▶ What you will do: Go over the listing below line by line, and return each one holding the string "wrist".

▶ Data to use:

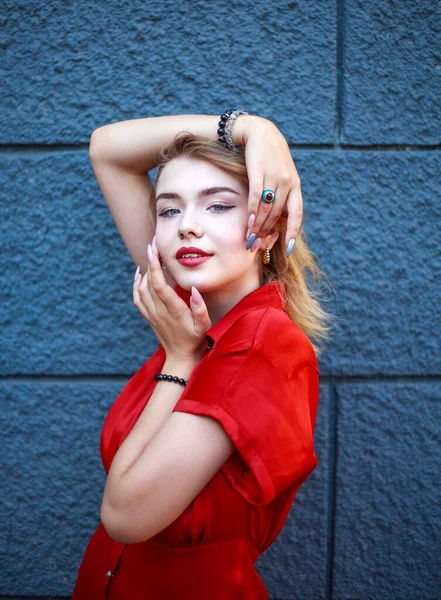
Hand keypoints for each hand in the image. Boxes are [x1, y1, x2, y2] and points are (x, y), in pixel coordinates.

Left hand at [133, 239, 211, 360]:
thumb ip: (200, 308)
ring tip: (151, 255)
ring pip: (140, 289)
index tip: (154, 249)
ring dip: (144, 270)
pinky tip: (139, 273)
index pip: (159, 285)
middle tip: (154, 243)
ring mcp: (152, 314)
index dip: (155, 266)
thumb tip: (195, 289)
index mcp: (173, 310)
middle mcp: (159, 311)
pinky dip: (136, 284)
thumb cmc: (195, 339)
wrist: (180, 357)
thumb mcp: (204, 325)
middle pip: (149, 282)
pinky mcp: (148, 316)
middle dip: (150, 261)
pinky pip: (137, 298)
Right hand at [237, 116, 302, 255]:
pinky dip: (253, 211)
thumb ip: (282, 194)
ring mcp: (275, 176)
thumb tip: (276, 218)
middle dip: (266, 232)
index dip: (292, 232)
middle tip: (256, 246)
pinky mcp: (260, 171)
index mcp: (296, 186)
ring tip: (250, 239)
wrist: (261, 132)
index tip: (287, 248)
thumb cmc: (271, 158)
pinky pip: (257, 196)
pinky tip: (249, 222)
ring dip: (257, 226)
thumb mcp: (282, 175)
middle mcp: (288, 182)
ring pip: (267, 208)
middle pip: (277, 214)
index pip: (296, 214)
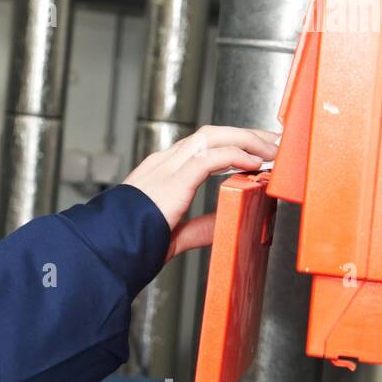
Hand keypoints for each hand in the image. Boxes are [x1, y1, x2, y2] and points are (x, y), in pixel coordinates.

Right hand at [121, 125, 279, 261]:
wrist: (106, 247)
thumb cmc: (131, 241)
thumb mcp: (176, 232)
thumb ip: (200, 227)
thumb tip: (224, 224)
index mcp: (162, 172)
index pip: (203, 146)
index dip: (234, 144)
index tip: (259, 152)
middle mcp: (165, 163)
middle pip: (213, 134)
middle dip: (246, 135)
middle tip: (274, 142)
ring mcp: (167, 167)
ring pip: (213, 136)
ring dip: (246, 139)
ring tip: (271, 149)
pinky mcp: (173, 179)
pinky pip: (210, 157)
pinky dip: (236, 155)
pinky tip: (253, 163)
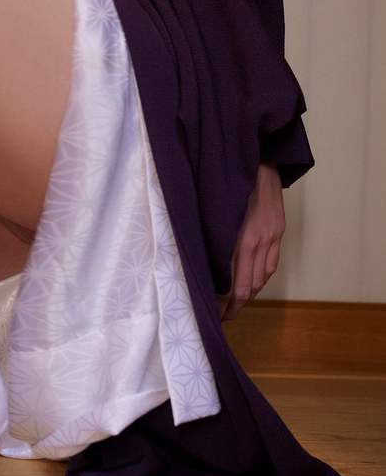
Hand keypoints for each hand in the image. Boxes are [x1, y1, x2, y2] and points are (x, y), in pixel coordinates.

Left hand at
---
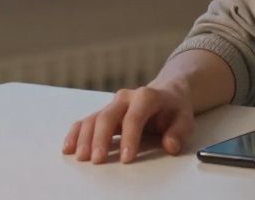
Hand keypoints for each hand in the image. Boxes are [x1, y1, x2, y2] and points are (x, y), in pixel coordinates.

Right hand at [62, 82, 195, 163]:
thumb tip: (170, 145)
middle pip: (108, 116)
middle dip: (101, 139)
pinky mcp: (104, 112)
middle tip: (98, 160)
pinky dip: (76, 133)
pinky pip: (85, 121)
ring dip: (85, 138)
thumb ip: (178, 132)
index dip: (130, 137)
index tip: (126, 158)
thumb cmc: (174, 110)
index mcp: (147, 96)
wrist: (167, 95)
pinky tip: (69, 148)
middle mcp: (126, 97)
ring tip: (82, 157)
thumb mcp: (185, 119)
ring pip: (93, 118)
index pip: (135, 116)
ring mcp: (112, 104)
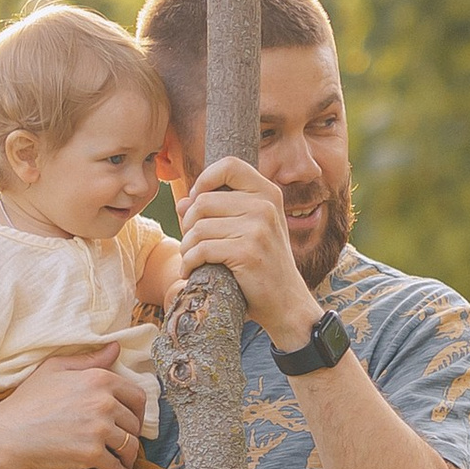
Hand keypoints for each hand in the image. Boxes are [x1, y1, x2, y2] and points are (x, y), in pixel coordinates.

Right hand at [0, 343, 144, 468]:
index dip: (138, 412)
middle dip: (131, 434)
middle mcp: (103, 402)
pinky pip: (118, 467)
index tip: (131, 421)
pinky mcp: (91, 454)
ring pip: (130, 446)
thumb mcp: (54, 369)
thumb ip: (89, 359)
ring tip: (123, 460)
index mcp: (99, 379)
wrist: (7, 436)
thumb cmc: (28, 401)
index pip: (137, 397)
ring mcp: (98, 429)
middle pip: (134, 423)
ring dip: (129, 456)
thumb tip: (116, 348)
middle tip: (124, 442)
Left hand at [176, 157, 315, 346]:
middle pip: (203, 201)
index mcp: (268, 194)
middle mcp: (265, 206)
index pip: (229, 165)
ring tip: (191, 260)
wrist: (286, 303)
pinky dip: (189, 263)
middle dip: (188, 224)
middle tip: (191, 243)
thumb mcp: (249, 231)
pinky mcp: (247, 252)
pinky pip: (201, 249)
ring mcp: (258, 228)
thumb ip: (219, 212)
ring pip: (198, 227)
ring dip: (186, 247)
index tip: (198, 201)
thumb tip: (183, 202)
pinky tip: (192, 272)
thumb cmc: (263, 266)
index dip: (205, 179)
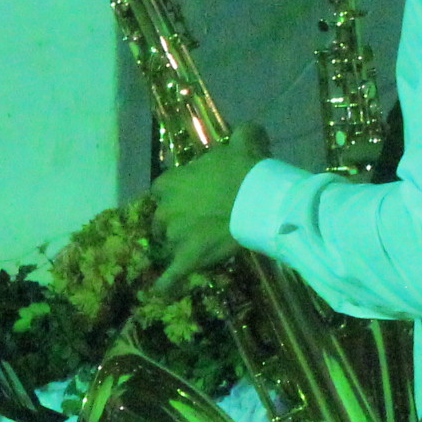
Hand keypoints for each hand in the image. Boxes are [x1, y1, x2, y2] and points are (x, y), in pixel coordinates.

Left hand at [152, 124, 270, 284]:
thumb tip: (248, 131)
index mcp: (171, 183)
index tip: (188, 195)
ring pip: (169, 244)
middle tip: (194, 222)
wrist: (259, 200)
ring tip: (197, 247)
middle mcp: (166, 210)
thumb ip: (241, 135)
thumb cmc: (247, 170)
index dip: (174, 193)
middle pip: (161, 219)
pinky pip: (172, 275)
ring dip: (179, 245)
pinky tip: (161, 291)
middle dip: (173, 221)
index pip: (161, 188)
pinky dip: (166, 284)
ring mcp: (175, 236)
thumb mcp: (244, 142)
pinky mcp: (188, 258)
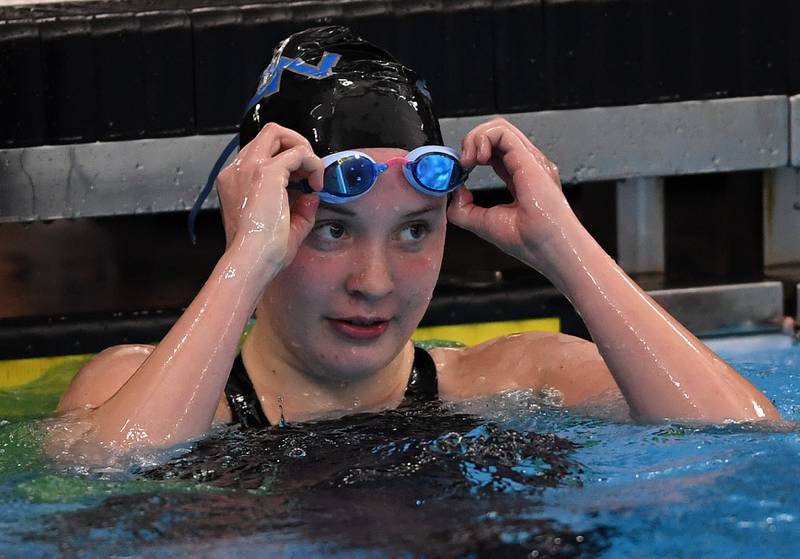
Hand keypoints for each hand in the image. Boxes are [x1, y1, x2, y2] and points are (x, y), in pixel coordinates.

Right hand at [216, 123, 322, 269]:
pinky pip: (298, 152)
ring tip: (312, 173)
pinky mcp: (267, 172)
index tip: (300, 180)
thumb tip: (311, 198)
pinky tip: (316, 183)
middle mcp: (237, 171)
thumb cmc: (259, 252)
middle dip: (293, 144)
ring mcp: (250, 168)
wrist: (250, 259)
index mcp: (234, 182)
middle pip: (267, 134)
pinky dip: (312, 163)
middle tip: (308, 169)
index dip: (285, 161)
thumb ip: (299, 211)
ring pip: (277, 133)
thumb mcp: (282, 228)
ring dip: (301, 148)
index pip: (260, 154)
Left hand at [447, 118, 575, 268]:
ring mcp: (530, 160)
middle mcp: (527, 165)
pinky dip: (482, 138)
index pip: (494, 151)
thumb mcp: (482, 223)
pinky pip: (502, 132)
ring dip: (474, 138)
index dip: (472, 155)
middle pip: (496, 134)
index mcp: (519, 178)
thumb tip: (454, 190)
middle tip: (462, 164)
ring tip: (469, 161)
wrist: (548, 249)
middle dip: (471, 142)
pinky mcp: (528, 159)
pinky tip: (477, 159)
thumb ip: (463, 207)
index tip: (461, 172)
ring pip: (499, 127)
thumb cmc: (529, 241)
...
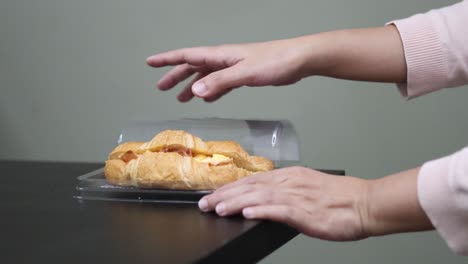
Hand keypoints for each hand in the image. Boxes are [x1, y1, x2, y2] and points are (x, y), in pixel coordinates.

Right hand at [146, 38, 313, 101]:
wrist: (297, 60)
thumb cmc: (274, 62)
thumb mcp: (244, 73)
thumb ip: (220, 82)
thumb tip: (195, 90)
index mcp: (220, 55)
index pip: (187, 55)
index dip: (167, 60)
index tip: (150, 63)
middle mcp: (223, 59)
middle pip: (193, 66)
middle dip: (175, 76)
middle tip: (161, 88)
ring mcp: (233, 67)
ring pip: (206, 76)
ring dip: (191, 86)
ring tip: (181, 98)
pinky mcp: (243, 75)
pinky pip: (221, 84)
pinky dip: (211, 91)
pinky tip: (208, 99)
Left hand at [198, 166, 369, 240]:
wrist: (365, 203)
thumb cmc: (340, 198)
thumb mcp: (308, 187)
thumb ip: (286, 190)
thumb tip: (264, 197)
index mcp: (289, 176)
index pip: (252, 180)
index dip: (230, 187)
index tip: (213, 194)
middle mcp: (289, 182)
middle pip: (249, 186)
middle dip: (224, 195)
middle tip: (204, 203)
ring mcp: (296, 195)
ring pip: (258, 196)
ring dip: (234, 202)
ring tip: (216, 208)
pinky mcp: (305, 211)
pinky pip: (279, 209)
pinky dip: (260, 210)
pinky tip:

▶ Written response:
wrist: (180, 357)
wrist: (261, 132)
wrist: (106, 247)
wrist: (167, 95)
wrist: (7, 436)
wrist: (286, 303)
wrist: (259, 200)
wrist: (250, 259)
wrist: (548, 249)
wrist: (297, 60)
wrist: (365, 203)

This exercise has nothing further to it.